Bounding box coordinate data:
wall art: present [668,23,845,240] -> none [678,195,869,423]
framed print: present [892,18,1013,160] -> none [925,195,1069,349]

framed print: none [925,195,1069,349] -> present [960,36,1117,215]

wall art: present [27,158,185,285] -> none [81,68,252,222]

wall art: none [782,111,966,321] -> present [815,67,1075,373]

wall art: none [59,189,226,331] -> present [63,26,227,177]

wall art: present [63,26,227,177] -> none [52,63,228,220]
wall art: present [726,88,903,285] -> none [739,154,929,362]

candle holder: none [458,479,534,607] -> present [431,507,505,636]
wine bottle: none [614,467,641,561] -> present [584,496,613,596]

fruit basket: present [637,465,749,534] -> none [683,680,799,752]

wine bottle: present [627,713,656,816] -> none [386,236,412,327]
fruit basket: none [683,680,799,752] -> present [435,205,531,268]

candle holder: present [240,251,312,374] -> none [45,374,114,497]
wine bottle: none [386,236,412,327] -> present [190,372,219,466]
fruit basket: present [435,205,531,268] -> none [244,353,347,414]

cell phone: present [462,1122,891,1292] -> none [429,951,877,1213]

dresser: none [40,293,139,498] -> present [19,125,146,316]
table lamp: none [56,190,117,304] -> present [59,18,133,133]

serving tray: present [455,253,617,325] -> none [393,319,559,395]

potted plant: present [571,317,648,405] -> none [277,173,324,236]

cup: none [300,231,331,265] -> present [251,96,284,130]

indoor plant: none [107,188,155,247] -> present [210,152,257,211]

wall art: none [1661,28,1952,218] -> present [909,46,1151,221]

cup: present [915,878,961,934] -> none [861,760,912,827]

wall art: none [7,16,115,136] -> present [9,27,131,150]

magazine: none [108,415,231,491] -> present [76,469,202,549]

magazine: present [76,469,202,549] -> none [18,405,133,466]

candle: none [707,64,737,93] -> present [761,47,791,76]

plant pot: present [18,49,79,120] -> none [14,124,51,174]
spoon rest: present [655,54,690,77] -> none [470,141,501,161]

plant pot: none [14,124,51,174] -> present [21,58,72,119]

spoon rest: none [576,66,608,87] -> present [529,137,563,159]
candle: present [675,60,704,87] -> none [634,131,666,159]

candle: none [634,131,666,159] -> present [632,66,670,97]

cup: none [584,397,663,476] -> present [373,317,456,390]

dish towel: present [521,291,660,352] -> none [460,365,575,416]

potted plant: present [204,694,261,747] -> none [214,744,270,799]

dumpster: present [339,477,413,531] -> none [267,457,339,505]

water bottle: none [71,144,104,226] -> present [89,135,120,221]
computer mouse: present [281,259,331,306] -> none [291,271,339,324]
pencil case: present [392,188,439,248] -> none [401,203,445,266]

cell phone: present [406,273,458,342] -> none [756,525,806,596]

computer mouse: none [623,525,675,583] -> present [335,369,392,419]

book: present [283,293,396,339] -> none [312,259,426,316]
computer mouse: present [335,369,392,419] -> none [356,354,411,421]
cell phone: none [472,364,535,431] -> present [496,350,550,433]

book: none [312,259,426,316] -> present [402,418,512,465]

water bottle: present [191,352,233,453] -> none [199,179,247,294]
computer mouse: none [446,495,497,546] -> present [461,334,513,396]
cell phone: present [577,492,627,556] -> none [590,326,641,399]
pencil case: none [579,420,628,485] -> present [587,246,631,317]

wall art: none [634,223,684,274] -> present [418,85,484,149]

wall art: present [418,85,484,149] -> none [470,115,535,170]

◆ DIRECTIONS ◆
Set down all of the lines above without altering a word.

◆ FINISHED TASK ◆
wall art: present [668,23,845,240] -> none [678,195,869,423]
framed print: present [892,18,1013,160] -> none [925,195,1069,349]

framed print: none [925,195,1069,349] -> present [960,36,1117,215]

wall art: present [27,158,185,285] -> none [81,68,252,222]

wall art: none [782,111,966,321] -> present [815,67,1075,373]

wall art: none [59,189,226,331] -> present [63,26,227,177]

wall art: present [63,26,227,177] -> none [52,63,228,220]
wall art: present [726,88,903,285] -> none [739,154,929,362]

candle holder: none [458,479,534,607] -> present [431,507,505,636]
wine bottle: none [614,467,641,561] -> present [584,496,613,596]

fruit basket: present [637,465,749,534] -> none [683,680,799,752]

wine bottle: present [627,713,656,816] -> none [386,236,412,327]
fruit basket: none [683,680,799,752] -> present [435,205,531,268]

candle holder: present [240,251,312,374] -> none [45,374,114,497]
wine bottle: none [386,236,412,327] -> present [190,372,219,466]
fruit basket: present [435,205,531,268] -> none [244,353,347,414]

cell phone: present [462,1122,891,1292] -> none [429,951,877,1213]

dresser: none [40,293,139,498] -> present [19,125,146,316]
table lamp: none [56,190,117,304] -> present [59,18,133,133]

serving tray: present [455,253,617,325] -> none [393,319,559,395]

potted plant: present [571,317,648,405] -> none [277,173,324,236]

cup: none [300,231,331,265] -> present [251,96,284,130]

indoor plant: none [107,188,155,247] -> present [210,152,257,211]

wall art: none [1661,28,1952,218] -> present [909,46,1151,221]

cup: present [915,878,961,934] -> none [861,760,912,827]

wall art: none [7,16,115,136] -> present [9,27,131,150]

magazine: none [108,415,231,491] -> present [76,469,202,549]

magazine: present [76,469,202,549] -> none [18,405,133,466]

candle: none [707,64,737,93] -> present [761,47,791,76]

plant pot: present [18,49,79,120] -> none [14,124,51,174]
spoon rest: present [655,54,690,77] -> none [470,141,501,161]

plant pot: none [14,124,51,174] -> present [21,58,72,119]

spoon rest: none [576,66,608,87] -> present [529,137,563,159]
candle: present [675,60,704,87] -> none [634,131,666,159]

candle: none [634,131,666,159] -> present [632,66,670,97]

cup: none [584,397,663,476] -> present [373,317,456,390]

dish towel: present [521,291,660,352] -> none [460,365,575,416]

potted plant: present [204,694,261,747] -> none [214,744,270,799]

dumpster: present [339,477,413,531] -> none [267,457,339,505]

water bottle: none [71,144,104,226] -> present [89,135,120,221]
computer mouse: present [281,259,331,306] -> none [291,271,339,324]
pencil case: present [392,188,439,248] -> none [401,203,445,266]

cell phone: present [406,273,458,342] -> none [756,525,806,596]

computer mouse: none [623,525,675,583] -> present [335,369,392,419]

book: present [283,293,396,339] -> none [312,259,426,316]
computer mouse: present [335,369,392,419] -> none [356,354,411,421]
cell phone: none [472,364,535,431] -> present [496,350,550,433]

book: none [312,259,426,316] -> present [402,418,512,465]

water bottle: present [191,352,233,453] -> none [199,179,247,294]
computer mouse: none [446,495,497,546] -> present [461,334,513,396]
cell phone: present [577,492,627,556] -> none [590,326,641,399]
pencil case: none [579,420,628,485] -> present [587,246,631,317]

wall art: none [634,223,684,274] -> present [418,85,484,149]

wall art: present [418,85,484,149] -> none [470,115,535,170]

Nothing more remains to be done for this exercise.